Too Many Relevants: Whither Cranfield Test Collections?
- Ellen Voorhees ,
- Nick Craswell ,
- Jimmy Lin
SIGIR 2022 |
This paper presents the lessons regarding the construction and use of large Cranfield-style test collections learned from the TREC 2021 Deep Learning track. The corpus used in the 2021 edition of the track was much bigger than the corpus used previously and it contains many more relevant documents. The process used to select documents to judge that had been used in earlier years of the track failed to produce a reliable collection because most topics have too many relevant documents.

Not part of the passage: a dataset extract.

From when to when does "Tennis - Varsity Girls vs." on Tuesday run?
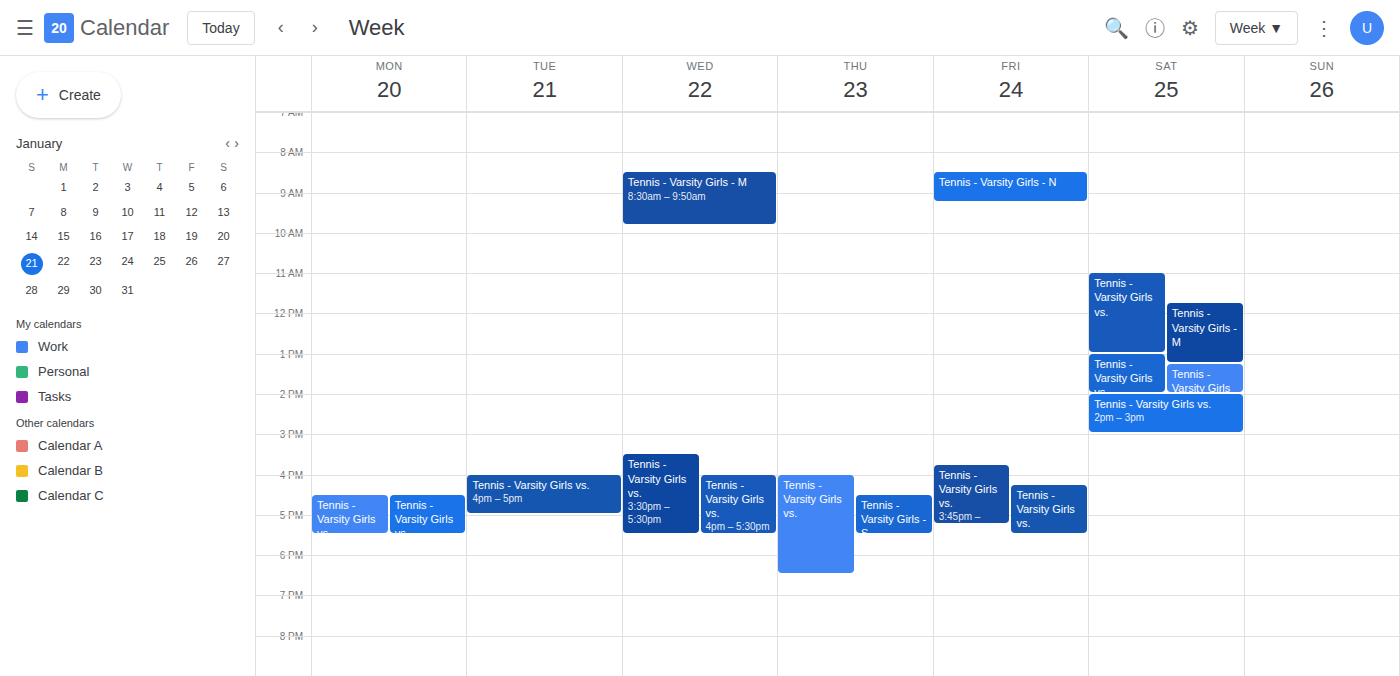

Judgment budgets were exceeded before an adequate sample of the relevant set could be found, so there are likely many unknown relevant documents in the unjudged portion of the corpus. As a result, the collection is not reusable, and furthermore, recall-based measures are unreliable even for the retrieval systems that were used to build the collection. Yet, early-precision measures cannot distinguish among system results because the maximum score is easily obtained for many topics. And since the existing tools for appraising the quality of test collections depend on systems’ scores, they also fail when there are too many relevant documents. Collection builders will need new strategies and tools for building reliable test collections for continued use of the Cranfield paradigm on ever-larger corpora. Ensuring that the definition of ‘relevant’ truly reflects the desired systems’ rankings is a provisional strategy for continued collection building.